(Data excerpt)

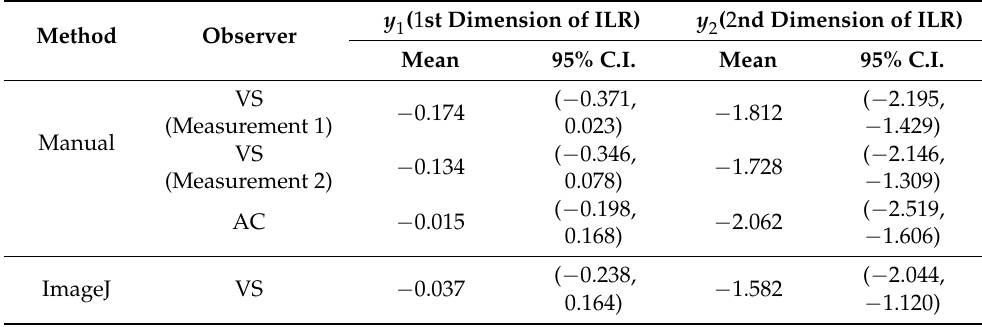
Table 2. Statistical tests for validation of the mixed-effects model assumptions.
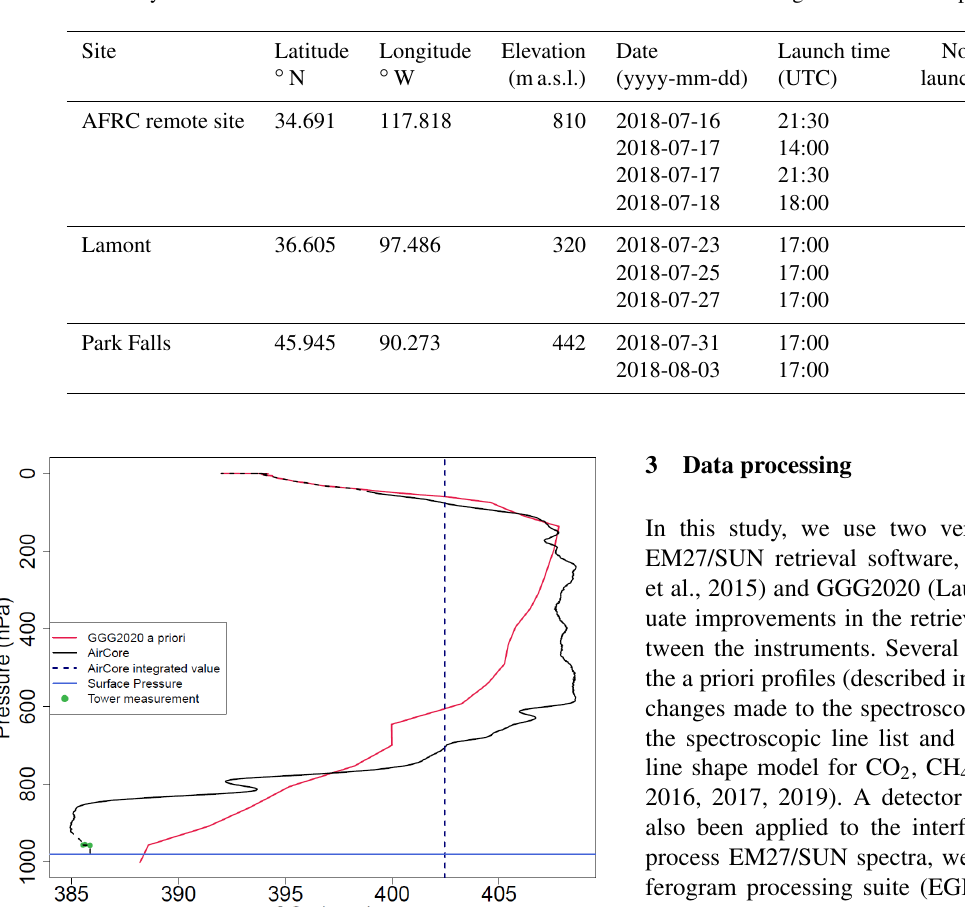
Table 2. Summary of AirCore launches coincident with EM27/SUN measurements during the 2018 road trip.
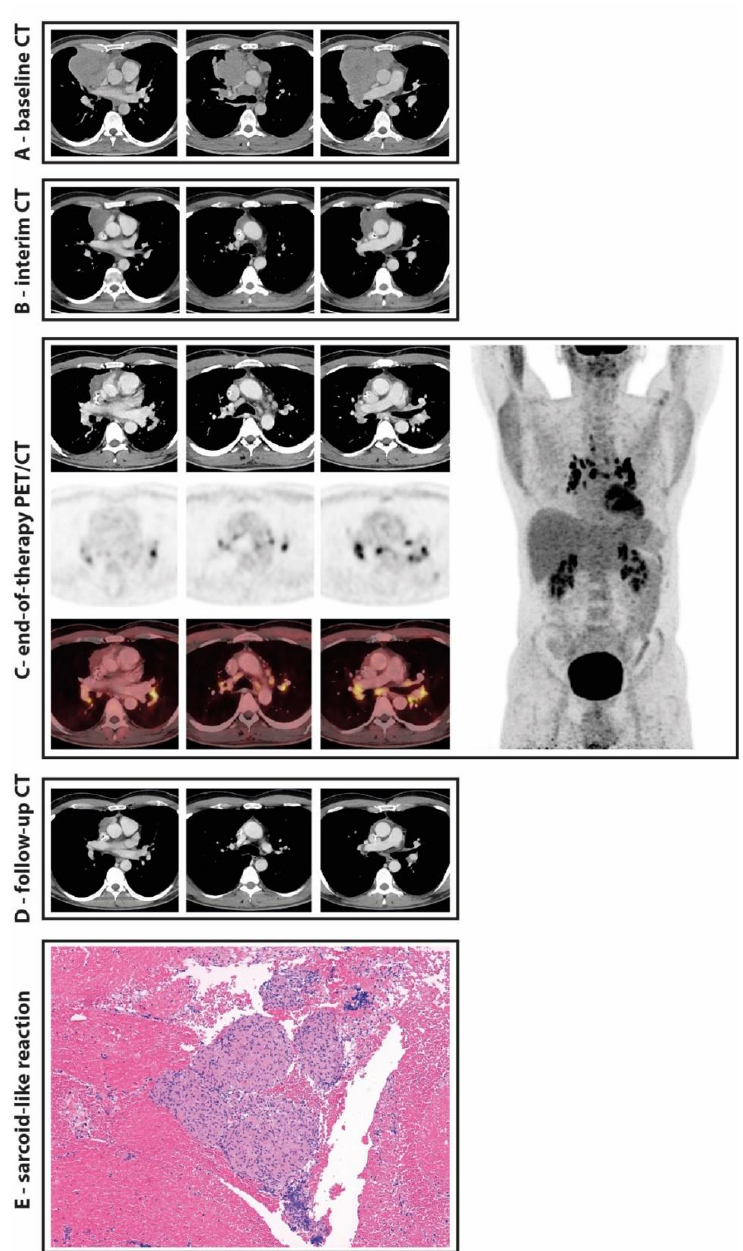
Figure 1. A 55-year-old male patient with primarily mediastinal diffuse large B-cell lymphoma (DLBCL; A ) underwent 6 cycles of chemotherapy and 2 cycles of rituximab (R-CHOP-14). At interim staging after 3 cycles of therapy, CT-based partial response was achieved ( B ). After completion of therapy ( C ), staging was carried out using 18F-FDG PET/CT imaging for an additional assessment of metabolic response. The pre-existing mediastinal lymphoma manifestation continued to decrease significantly in size ( C ) in addition to a complete metabolic response (Deauville 2). At the same time, however, multiple newly enlarged and hypermetabolic mediastinal and bilateral hilar lymph nodes (SUVmax 17) were detected in locations previously unaffected by the DLBCL ( C ). These findings triggered a biopsy with endobronchial ultrasound and transbronchial needle aspiration. The following histological workup determined multiple epithelioid cell granulomas without any necrosis or lymphomatous tissue, which was compatible with a sarcoid-like reaction ( E ). The subsequent CT staging 3 months later without any further therapy showed a normalization in size of the mediastinal and bilateral hilar lymph nodes ( D ).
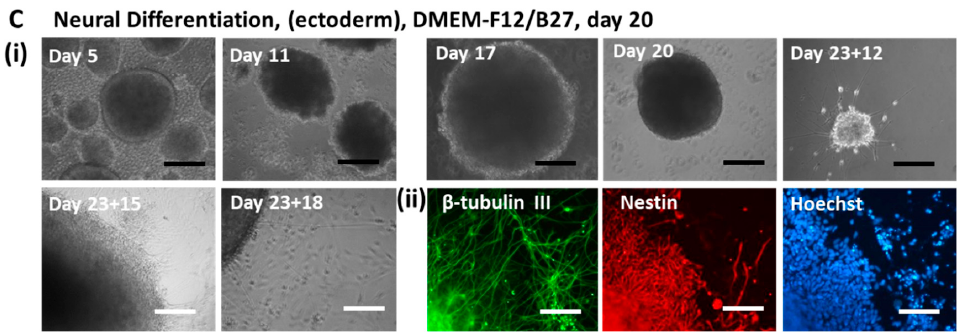
Figure 1. Illustration of different hiPSC cultures for EV/exosome isolation. ( A ) Undifferentiated (i) iPSK3 cells (healthy) and (ii) SY-UBH cells (from an unidentified early-onset Alzheimer’s patient); ( B ) cardiovascular mesoderm differentiation from iPSK3 cells: (i) culture morphology at day 20; (ii) expression of α -actinin and Nkx2.5 for cardiomyocyte identity. The two pictures show the variations in morphology of different cultures during the days that the conditioned media were collected. ( C ) Generation and characterization of ectodermal neural progenitor cells (NPCs) from iPSK3 cells: (i) cortical spheroid morphology over time. The cortical spheroids were replated at day 23 on Geltrex-coated surface. The axons grew out of the spheroids. (ii) Expression of Nestin and β -tubulin III for neuron identity (day 24). Scale bar: white—100 µm, yellow—25 µm, black—200 µm.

(End Data excerpt)

**Aim of the task**. Up to and including the line containing "Table 2. Summary", repeat every line from the start of the data, but none of the pictures.

**Your solution**.
Table 2. Statistical tests for validation of the mixed-effects model assumptions.
Table 2. Summary of AirCore launches coincident with EM27/SUN measurements during the 2018 road trip.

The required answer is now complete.